The entries that follow must be given again exactly, with no pictures kept.
┌─ Supplied data
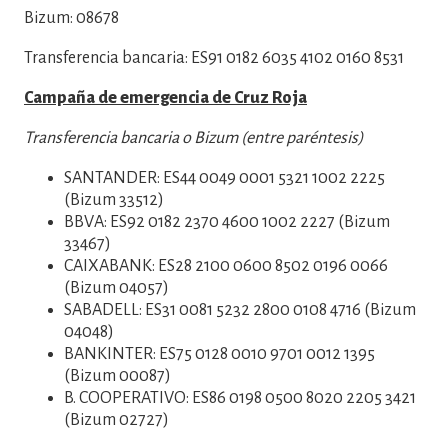
Bizum: 08678
Transferencia bancaria: ES91 0182 6035 4102 0160 8531
Campaña de emergencia de Cruz Roja
Transferencia bancaria o Bizum (entre paréntesis)
SANTANDER: ES44 0049 0001 5321 1002 2225
(Bizum 33512)
BBVA: ES92 0182 2370 4600 1002 2227 (Bizum
33467)
CAIXABANK: ES28 2100 0600 8502 0196 0066
(Bizum 04057)
SABADELL: ES31 0081 5232 2800 0108 4716 (Bizum
04048)
BANKINTER: ES75 0128 0010 9701 0012 1395
(Bizum 00087)
B. COOPERATIVO: ES86 0198 0500 8020 2205 3421
(Bizum 02727)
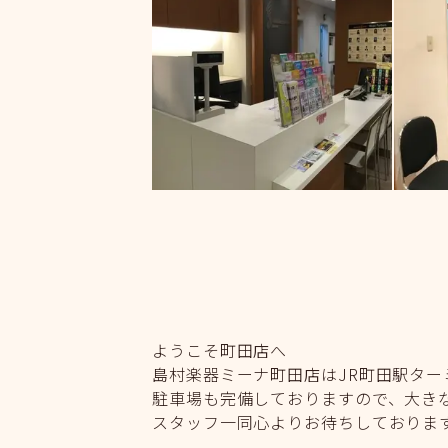
ようこそ町田店へ
島村楽器ミーナ町田店はJR町田駅ター
駐車場も完備しておりますので、大き
スタッフ一同心よりお待ちしておりま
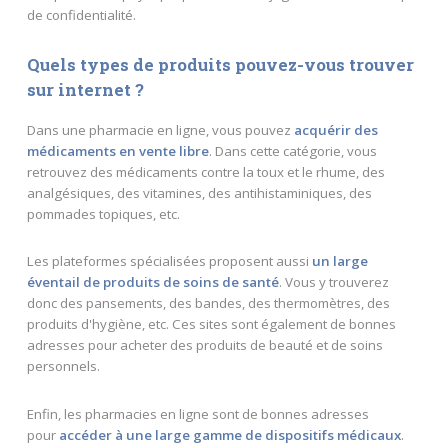
de confidentialité.
Quels types de produits pouvez-vous trouver
sur internet ?
Dans une pharmacie en ligne, vous pouvez
acquérir des
médicaments en vente libre
. Dans cette catégorie, vous
retrouvez des médicaments contre la toux et le rhume, des
analgésiques, des vitamines, des antihistaminiques, des
pommades topiques, etc.
Les plateformes spécialisées proposent aussi
un large
éventail de produits de soins de santé
. Vous y trouverez
donc des pansements, des bandes, des thermomètres, des
produits d'hygiène, etc. Ces sites sont également de bonnes
adresses pour acheter des produits de beauté et de soins
personnels.
Enfin, les pharmacies en ligne sont de bonnes adresses
pour
accéder à une large gamme de dispositifs médicaux
.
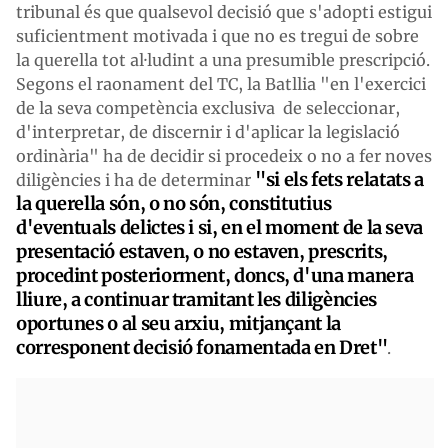
tribunal és que qualsevol decisió que s'adopti estigui
suficientment motivada i que no es tregui de sobre
la querella tot al·ludint a una presumible prescripció.
Segons el raonament del TC, la Batllia "en l'exercici
de la seva competència exclusiva de seleccionar,
d'interpretar, de discernir i d'aplicar la legislació
ordinària" ha de decidir si procedeix o no a fer noves
"si els fets relatats a
diligències i ha de determinar
la querella són, o no són, constitutius
d'eventuals delictes i si, en el moment de la seva
presentació estaven, o no estaven, prescrits,
procedint posteriorment, doncs, d'una manera
lliure, a continuar tramitant les diligències
oportunes o al seu arxiu, mitjançant la
corresponent decisió fonamentada en Dret"
.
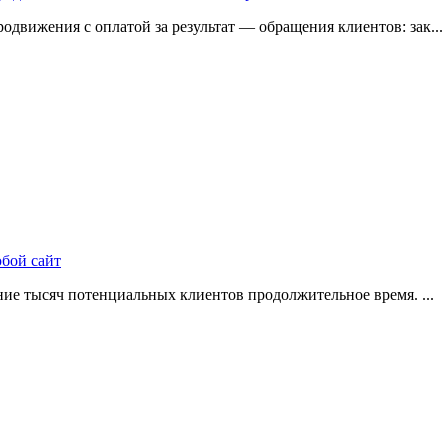
одвижения с оплатой за результат — обращения клиентов: зак...
юбой сайт
ие тысяч потенциальных клиентов продолжительное время. ...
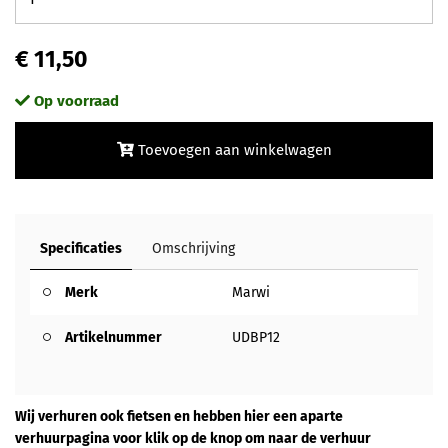
€ 11,50
Op voorraad
Toevoegen aan winkelwagen
Specificaties
Omschrijving
Merk
Marwi
Artikelnummer
UDBP12
Wij verhuren ook fietsen en hebben hier een aparte
verhuurpagina voor klik op de knop om naar de verhuur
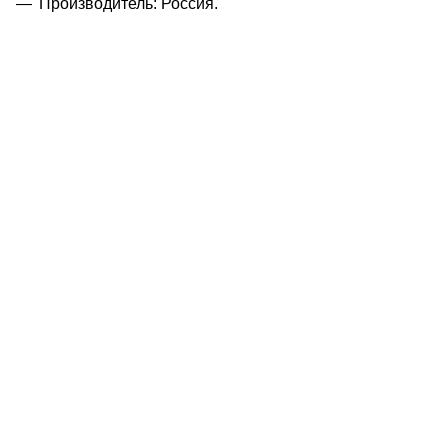
Производитель: Россия.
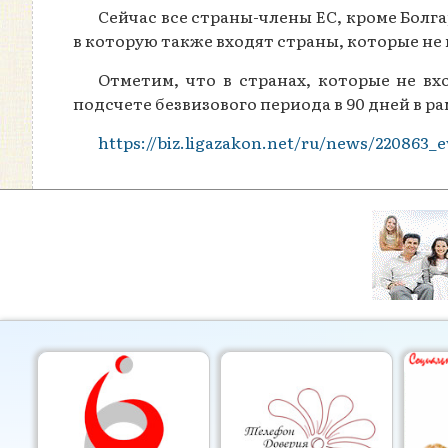
Сейчас все страны-члены ЕС, кроме Бол
в которую также входят страны, которые не
Отметим, что в странах, которые не в
подсчете безвизового периода в 90 дней в р
https://biz.ligazakon.net/ru/news/220863_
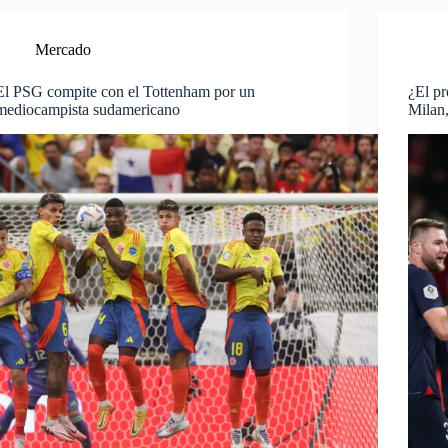
Mercado
El PSG compite con el Tottenham por un
¿El pr
mediocampista sudamericano
Milan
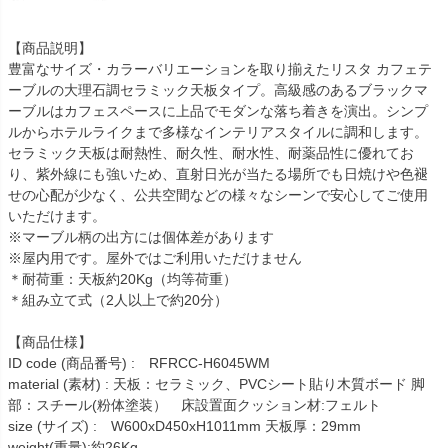
【商品説明】
豊富なサイズ・カラーバリエーションを取り揃えたリスタ カフェテ
ーブルの大理石調セラミック天板タイプ。高級感のあるブラックマ
ーブルはカフェスペースに上品でモダンな落ち着きを演出。シンプ
ルからホテルライクまで多様なインテリアスタイルに調和します。
セラミック天板は耐熱性、耐久性、耐水性、耐薬品性に優れてお
り、紫外線にも強いため、直射日光が当たる場所でも日焼けや色褪
せの心配が少なく、公共空間などの様々なシーンで安心してご使用
いただけます。
※マーブル柄の出方には個体差があります
※屋内用です。屋外ではご利用いただけません
＊耐荷重：天板約20Kg（均等荷重）
＊組み立て式（2人以上で約20分）
【商品仕様】
ID code (商品番号) : RFRCC-H6045WM
material (素材) : 天板：セラミック、PVCシート貼り木質ボード 脚
部：スチール(粉体塗装） 床設置面クッション材:フェルト
size (サイズ) : W600xD450xH1011mm 天板厚：29mm
weight(重量):約26Kg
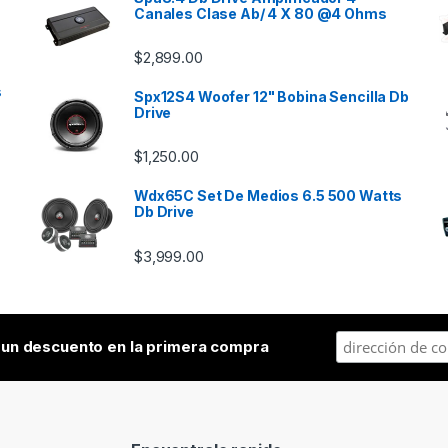
Canales Clase Ab/ 4 X 80 @4 Ohms
$
2,899.00
s
Spx12S4 Woofer 12" Bobina Sencilla Db
Drive
$
1,250.00
Wdx65C Set De Medios 6.5 500 Watts
Db Drive
$
3,999.00
a
un descuento en la primera compra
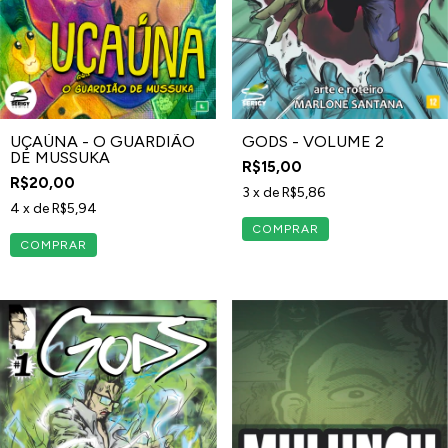
UÇAÚNA - O GUARDIÃO
GODS - VOLUME 2
DE MUSSUKA
R$15,00
R$20,00
3
x de
R$5,86
4
x de
R$5,94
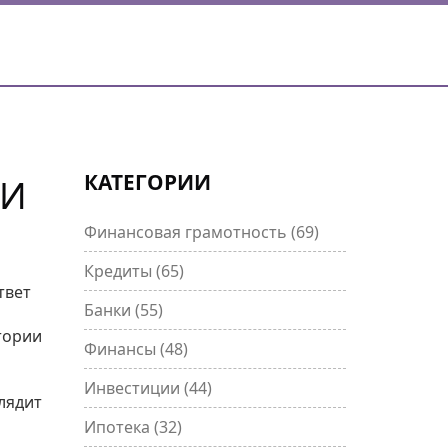
КАТЕГОРИИ
 И
Финансовая грамотность
(69)
Кредиты
(65)
твет
Банки
(55)
тории
Финансы
(48)
Инвестиции
(44)
лядит
Ипотека
(32)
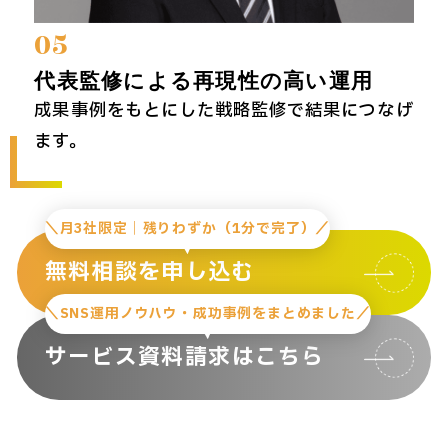
05
代表監修による再現性の高い運用
成果事例をもとにした戦略監修で結果につなげ
ます。
＼月3社限定｜残りわずか（1分で完了）／
無料相談を申し込む
＼SNS運用ノウハウ・成功事例をまとめました／
サービス資料請求はこちら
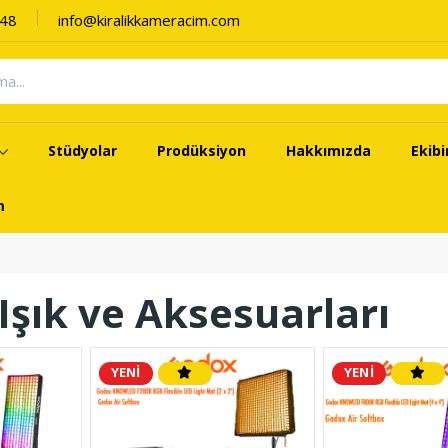
 48
info@kiralikkameracim.com
Stüdyolar
Prodüksiyon
Hakkımızda
Ekib
m
 Işık ve Aksesuarları
YENİ
YENİ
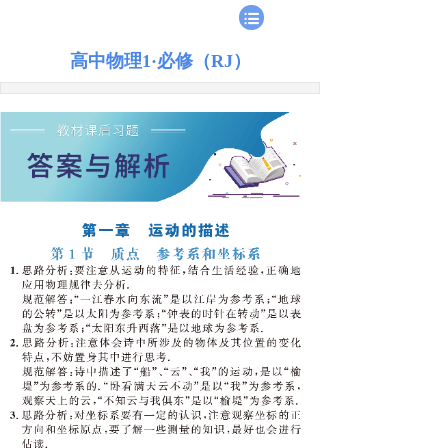
高中物理1·必修（RJ）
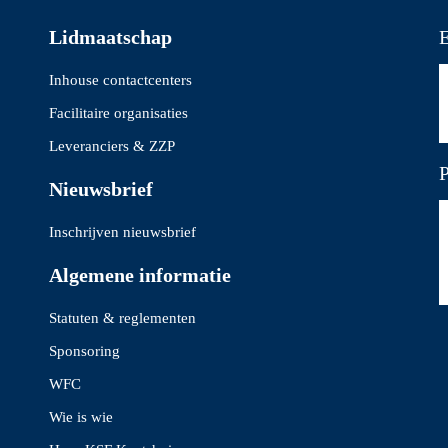
Lidmaatschap
E
Inhouse contactcenters
Facilitaire organisaties
Leveranciers & ZZP
P
Nieuwsbrief
Inschrijven nieuwsbrief
Algemene informatie
Statuten & reglementen
Sponsoring
WFC
Wie is wie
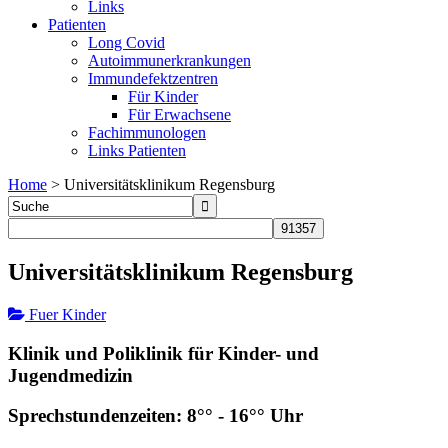
Links
Patienten
Long Covid
Autoimmunerkrankungen
Immundefektzentren
Für Kinder
Für Erwachsene
Fachimmunologen
Links Patienten
Home
>
Universitätsklinikum Regensburg
Universitätsklinikum Regensburg
Fuer Kinder
Klinik und Poliklinik für Kinder- und
Jugendmedizin
Sprechstundenzeiten: 8°° - 16°° Uhr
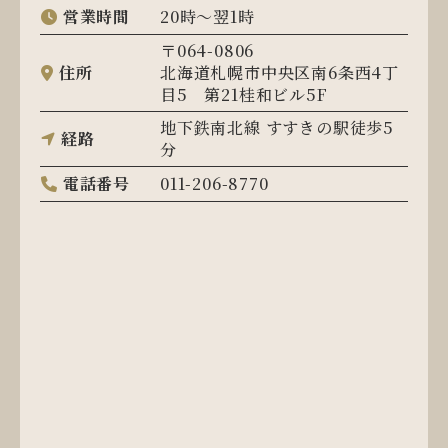
営業時間
20時～翌1時
〒064-0806
住所
北海道札幌市中央区南6条西4丁
目5 第21桂和ビル5F
地下鉄南北線 すすきの駅徒歩5
経路
分
電話番号
011-206-8770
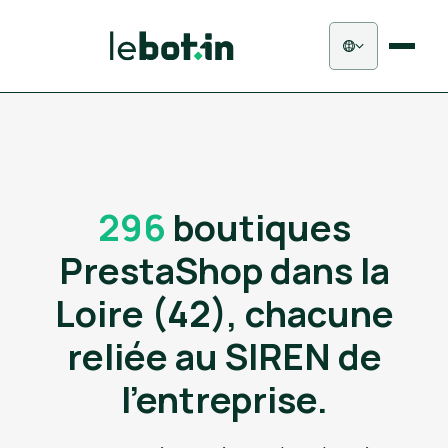
296
boutiques
PrestaShop dans la
Loire (42), chacune
reliée au SIREN de
l'entreprise.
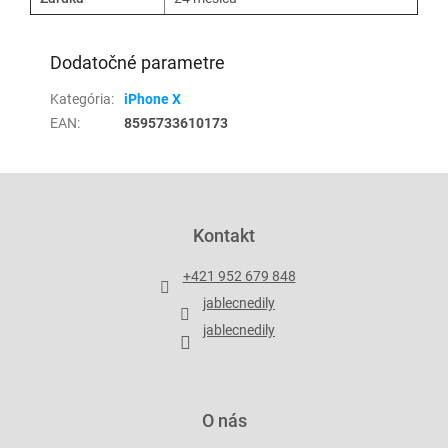
Dodatočné parametre
Kategória
:
iPhone X
EAN
:
8595733610173
Z
á
p
Kontakt
ä
t
+421 952 679 848
i
jablecnedily
e
jablecnedily
O nás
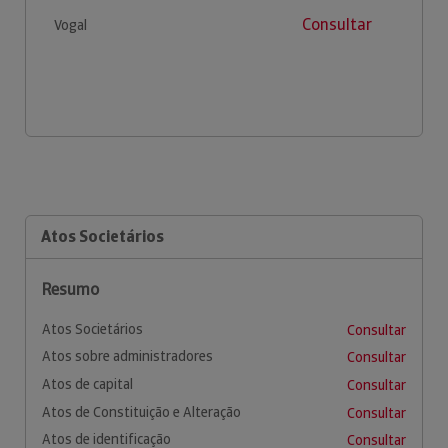
Consultar
Vogal
Atos Societários
Resumo
Atos Societários
Consultar
Atos sobre administradores
Consultar
Atos de capital
Consultar
Atos de Constituição e Alteração
Consultar
Atos de identificação
Consultar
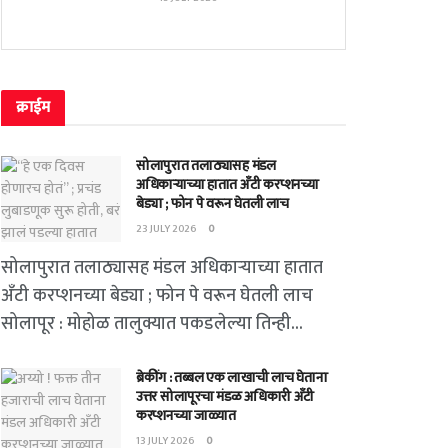
क्राईम
सोलापुरात तलाठ्यासह मंडल
अधिकाऱ्याच्या हातात अँटी करप्शनच्या
बेड्या ; फोन पे वरून घेतली लाच
23 JULY 2026
0
सोलापुरात तलाठ्यासह मंडल अधिकाऱ्याच्या हातात
अँटी करप्शनच्या बेड्या ; फोन पे वरून घेतली लाच
सोलापूर : मोहोळ तालुक्यात पकडलेल्या तिन्ही...
ब्रेकींग : तब्बल एक लाखाची लाच घेताना
उत्तर सोलापूरचा मंडळ अधिकारी अँटी
करप्शनच्या जाळ्यात
13 JULY 2026
0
└─
Exercise response>
Bizum: 08678
Transferencia bancaria: ES91 0182 6035 4102 0160 8531
Campaña de emergencia de Cruz Roja
Transferencia bancaria o Bizum (entre paréntesis)
SANTANDER: ES44 0049 0001 5321 1002 2225
(Bizum 33512)
BBVA: ES92 0182 2370 4600 1002 2227 (Bizum
33467)
CAIXABANK: ES28 2100 0600 8502 0196 0066
(Bizum 04057)
SABADELL: ES31 0081 5232 2800 0108 4716 (Bizum
04048)
BANKINTER: ES75 0128 0010 9701 0012 1395
(Bizum 00087)
B. COOPERATIVO: ES86 0198 0500 8020 2205 3421
(Bizum 02727)
ようこそ町田店へ
島村楽器ミーナ町田店はJR町田駅ター
駐車場も完備しておりますので、大き
スタッフ一同心よりお待ちしておりま
de confidentialité.
Quels types de produits pouvez-vous trouver
sur internet ?
Dans une pharmacie en ligne, vous pouvez
acquérir des
médicaments en vente libre
. Dans cette catégorie, vous
retrouvez des médicaments contre la toux et le rhume, des
analgésiques, des vitamines, des antihistaminiques, des
pommades topiques, etc.
Les plateformes spécialisées proposent aussi
un large
éventail de produits de soins de santé
. Vous y trouverez
donc des pansements, des bandes, des thermomètres, des
produits d'hygiène, etc. Ces sites sont également de bonnes
adresses pour acheter des produits de beauté et de soins
personnels.
Enfin, les pharmacies en ligne sont de bonnes adresses
pour
accéder à une large gamme de dispositifs médicaux
.
tribunal és que qualsevol decisió que s'adopti estigui
suficientment motivada i que no es tregui de sobre
la querella tot al·ludint a una presumible prescripció.
Segons el raonament del TC, la Batllia "en l'exercici
de la seva competència exclusiva de seleccionar,
d'interpretar, de discernir i d'aplicar la legislació
ordinària" ha de decidir si procedeix o no a fer noves
"si els fets relatats a
diligències i ha de determinar
la querella són, o no són, constitutius
d'eventuals delictes i si, en el moment de la seva
presentació estaven, o no estaven, prescrits,
procedint posteriorment, doncs, d'una manera
lliure, a continuar tramitant les diligències
oportunes o al seu arxiu, mitjançant la
corresponent decisió fonamentada en Dret"
.
одвижения с оплатой за результат — обращения клиентов: зак...
юбой сайт
ие тысяч потенциальных клиентов продолжительное время. ...
€ 11,50
Op voorraad
Toevoegen aan winkelwagen
Specificaties
Omschrijving
Merk
Marwi
Artikelnummer
UDBP12
Wij verhuren ook fietsen en hebben hier een aparte
verhuurpagina voor klik op de knop om naar de verhuur
Производитель: Россия.
Сейчас все страны-члены ЕС, кроме Бол
в которую также входят страны, которые не
Отметим, что в странах, которые не в
подсчете безвизового периода в 90 дней в р
https://biz.ligazakon.net/ru/news/220863_
Mercado
El PSG compite con el Tottenham por un
¿El pr
mediocampista sudamericano
Milan
【商品説明】
豊富なサイズ・カラーバリエーションを取り揃えたリスタ カフェテ
ーブルの大理石調セラミック天板タイプ。高級感のあるブラックマ
ーブルはカフェスペースに上品でモダンな落ち着きを演出。シンプ
ルからホテルライクまで多様なインテリアスタイルに調和します。
セラミック天板は耐熱性、耐久性、耐水性、耐薬品性に優れてお
り、紫外線にも強いため、直射日光が当たる場所でも日焼けや色褪
せの心配が少なく、公共空間などの様々なシーンで安心してご使用
いただけます。
※マーブル柄の出方には個体差があります
※屋内用です。屋外ではご利用いただけません
＊耐荷重：天板約20Kg（均等荷重）
＊組み立て式（2人以上で約20分）
【商品仕様】
ID code (商品番号) : RFRCC-H6045WM
material (素材) : 天板：セラミック、PVCシート貼り木質ボード 脚
部：スチール(粉体塗装） 床設置面クッション材:フェルト
size (サイズ) : W600xD450xH1011mm 天板厚：29mm
weight(重量):約26Kg
Canales Clase Ab/ 4 X 80 @4 Ohms
$
2,899.00
s
Spx12S4 Woofer 12" Bobina Sencilla Db
Drive
$
1,250.00
Wdx65C Set De Medios 6.5 500 Watts
Db Drive
$
3,999.00
a
un descuento en la primera compra
UÇAÚNA - O GUARDIÃO
GODS - VOLUME 2
DE MUSSUKA
R$15,00
R$20,00
3
x de
R$5,86
4
x de
R$5,94
КАТЕГОРИИ
 И
Финансовая грамотность
(69)
Кредиты
(65)
твет
Банки
(55)
тории
Финансы
(48)
Инвестиции
(44)
лядит
Ипотека
(32)
05
代表監修による再現性の高い運用
成果事例をもとにした戦略監修で結果につなげ
ます。
＼月3社限定｜残りわずか（1分で完了）／
無料相談を申し込む
＼SNS運用ノウハウ・成功事例をまとめました／
サービス資料請求はこちら
 48
info@kiralikkameracim.com
Stüdyolar
Prodüksiyon
Hakkımızda
Ekib
m
 Işık ve Aksesuarları
YENİ
YENİ
高中物理1·必修（RJ）
Lidmaatschap
E
Inhouse contactcenters
Facilitaire organisaties
Leveranciers & ZZP
P
Nieuwsbrief
Inschrijven nieuwsbrief
Algemene informatie
Statuten & reglementen
Sponsoring
WFC
Wie is wie
Links
Patienten
Long Covid
Autoimmunerkrankungen
Immundefektzentren
Für Kinder
Für Erwachsene
Fachimmunologen
Links Patienten
Home
>
Universitätsklinikum Regensburg
Universitätsklinikum Regensburg
Fuer Kinder
Klinik und Poliklinik für Kinder- und
Jugendmedizin
Sprechstundenzeiten: 8°° - 16°° Uhr
営業時間
20時～翌1時
〒064-0806
住所
北海道札幌市中央区南6条西4丁
目5 第21桂和ビル5F
地下鉄南北線 すすきの駅徒歩5
経路
分
電話番号
011-206-8770
296
boutiques
PrestaShop dans la
Loire (42), chacune
reliée au SIREN de
l'entreprise.
Dodatočné parametre
Kategória
:
iPhone X
EAN
:
8595733610173
Z
á
p
Kontakt
ä
t
+421 952 679 848
i
jablecnedily
e
jablecnedily
O nás
Consultar
Vogal
Atos Societários
Resumo
Atos Societários
Consultar
Atos sobre administradores
Consultar
Atos de capital
Consultar
Atos de Constituição e Alteração
Consultar
Atos de identificação
Consultar
क्राईम
सोलापुरात तलाठ्यासह मंडल
अधिकाऱ्याच्या हातात अँटी करप्शनच्या
बेड्या ; फोन पे वरून घेतली लाच
23 JULY 2026
0
सोलापुरात तलाठ्यासह मंडल अधिकाऱ्याच्या हातात
अँटी करप्शनच्या बेड्या ; फोन पे वरून घेतली लाच
सोलापूर : मोहोळ तालुक्यात पकडलेल्या तिन्ही...
ब्रेकींग : तब्बल एक लाखाची लाच घेताना
उत्तर सोलापूरचा मंडळ अधिकारी अँटी
करप्शनच्या जाळ्यात
13 JULY 2026
0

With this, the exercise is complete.